BEGIN Data

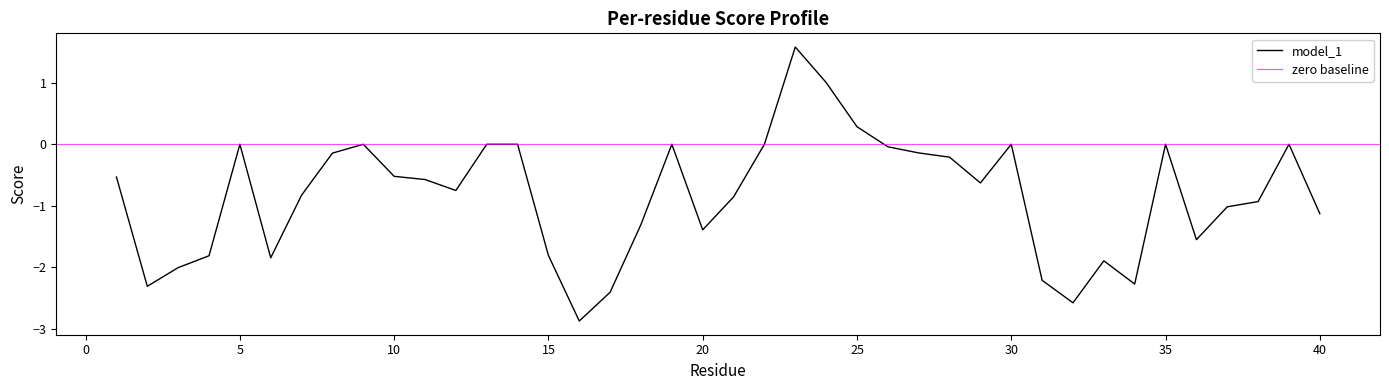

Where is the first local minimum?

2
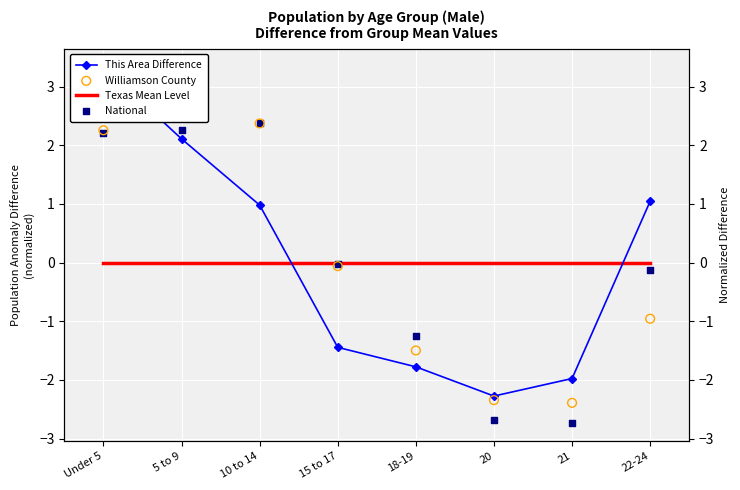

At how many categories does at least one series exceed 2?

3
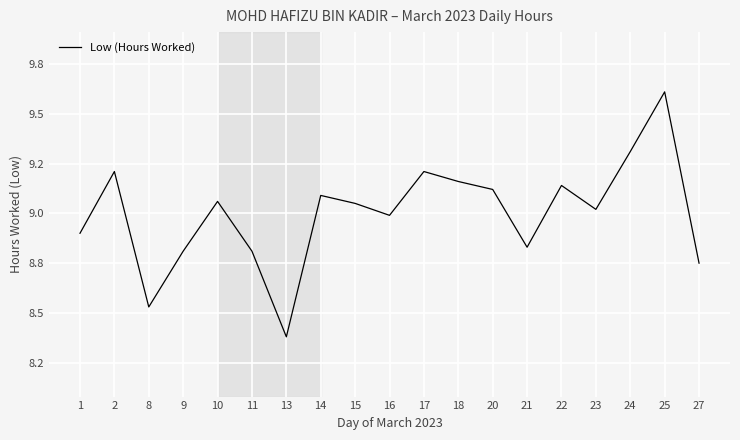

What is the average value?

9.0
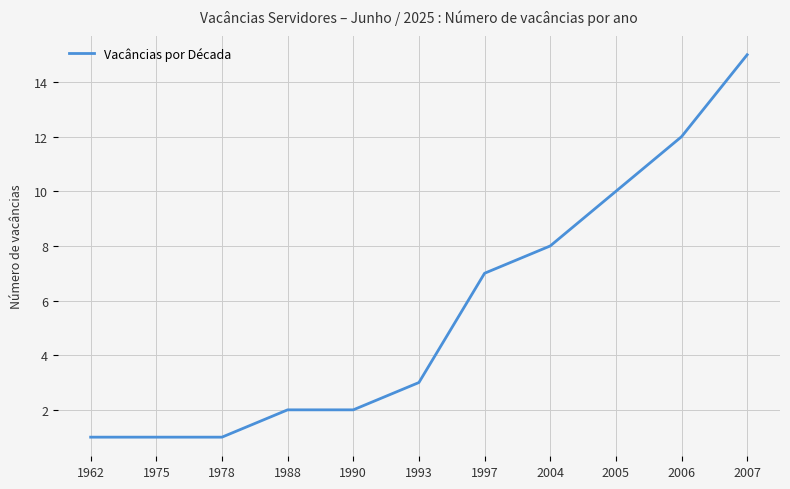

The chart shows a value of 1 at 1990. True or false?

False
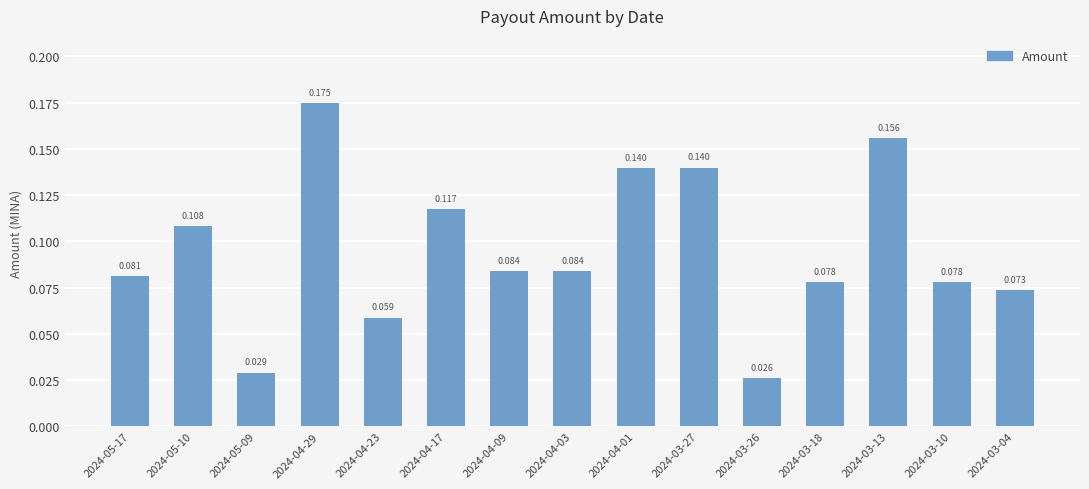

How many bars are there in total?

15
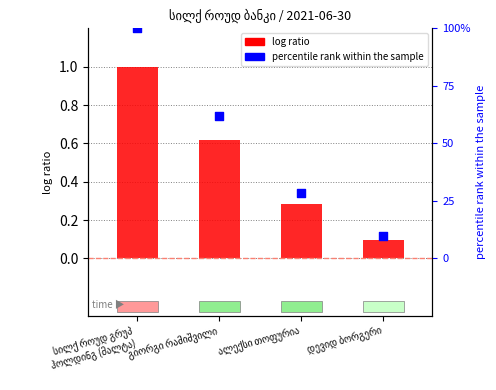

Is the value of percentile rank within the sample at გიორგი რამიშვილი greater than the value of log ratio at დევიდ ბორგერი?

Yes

END Data

**Exercise details**
Please reproduce the rows above word for word, leaving out the pictures.

**Expected answer**
Where is the first local minimum?

2

At how many categories does at least one series exceed 2?

3

What is the average value?

9.0

The chart shows a value of 1 at 1990. True or false?

False

How many bars are there in total?

15

Is the value of percentile rank within the sample at გიორგი რამიშვილი greater than the value of log ratio at დევიდ ბორგერი?

Yes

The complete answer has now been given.